### Directive
The response must contain each line of the material that holds "containing".

### Data supplied
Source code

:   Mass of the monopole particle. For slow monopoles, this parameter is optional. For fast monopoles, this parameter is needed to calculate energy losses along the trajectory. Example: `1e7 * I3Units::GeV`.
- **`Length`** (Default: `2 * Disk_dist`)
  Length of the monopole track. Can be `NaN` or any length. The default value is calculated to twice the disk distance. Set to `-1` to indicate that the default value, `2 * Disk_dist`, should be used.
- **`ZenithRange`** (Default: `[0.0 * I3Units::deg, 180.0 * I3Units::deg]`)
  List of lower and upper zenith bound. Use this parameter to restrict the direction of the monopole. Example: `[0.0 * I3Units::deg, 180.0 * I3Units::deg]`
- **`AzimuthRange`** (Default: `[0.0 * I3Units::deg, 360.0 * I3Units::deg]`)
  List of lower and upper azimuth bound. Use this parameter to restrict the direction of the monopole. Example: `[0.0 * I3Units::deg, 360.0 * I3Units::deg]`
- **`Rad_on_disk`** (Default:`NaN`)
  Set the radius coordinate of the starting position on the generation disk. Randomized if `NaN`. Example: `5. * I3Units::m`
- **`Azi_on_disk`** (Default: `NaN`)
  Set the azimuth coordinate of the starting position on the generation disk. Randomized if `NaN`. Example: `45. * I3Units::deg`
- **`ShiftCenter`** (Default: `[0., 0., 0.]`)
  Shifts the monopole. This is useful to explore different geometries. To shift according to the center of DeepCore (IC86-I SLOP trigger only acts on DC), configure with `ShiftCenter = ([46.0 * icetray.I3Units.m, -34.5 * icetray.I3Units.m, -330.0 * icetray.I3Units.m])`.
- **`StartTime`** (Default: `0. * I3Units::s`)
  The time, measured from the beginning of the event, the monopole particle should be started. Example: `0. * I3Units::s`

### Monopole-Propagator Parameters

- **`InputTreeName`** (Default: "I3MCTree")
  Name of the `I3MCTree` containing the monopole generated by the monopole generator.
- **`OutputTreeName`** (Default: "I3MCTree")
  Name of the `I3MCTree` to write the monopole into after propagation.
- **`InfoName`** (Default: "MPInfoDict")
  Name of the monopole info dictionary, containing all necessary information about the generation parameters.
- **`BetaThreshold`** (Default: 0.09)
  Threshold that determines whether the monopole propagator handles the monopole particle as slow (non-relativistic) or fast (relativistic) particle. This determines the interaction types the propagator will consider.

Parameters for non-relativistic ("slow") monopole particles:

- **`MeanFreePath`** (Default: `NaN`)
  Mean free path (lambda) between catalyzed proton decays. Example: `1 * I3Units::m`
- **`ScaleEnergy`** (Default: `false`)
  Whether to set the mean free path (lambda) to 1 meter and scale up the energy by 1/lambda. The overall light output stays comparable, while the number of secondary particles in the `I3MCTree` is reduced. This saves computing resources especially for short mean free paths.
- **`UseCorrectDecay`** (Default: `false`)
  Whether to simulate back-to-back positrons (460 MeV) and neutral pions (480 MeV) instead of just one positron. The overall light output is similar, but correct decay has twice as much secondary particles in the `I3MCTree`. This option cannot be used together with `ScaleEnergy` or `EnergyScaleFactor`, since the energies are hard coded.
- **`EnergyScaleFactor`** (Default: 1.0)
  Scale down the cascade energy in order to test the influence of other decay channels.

### Solution to the exercise
  Name of the `I3MCTree` containing the monopole generated by the monopole generator.
  Name of the monopole info dictionary, containing all necessary information about the generation parameters.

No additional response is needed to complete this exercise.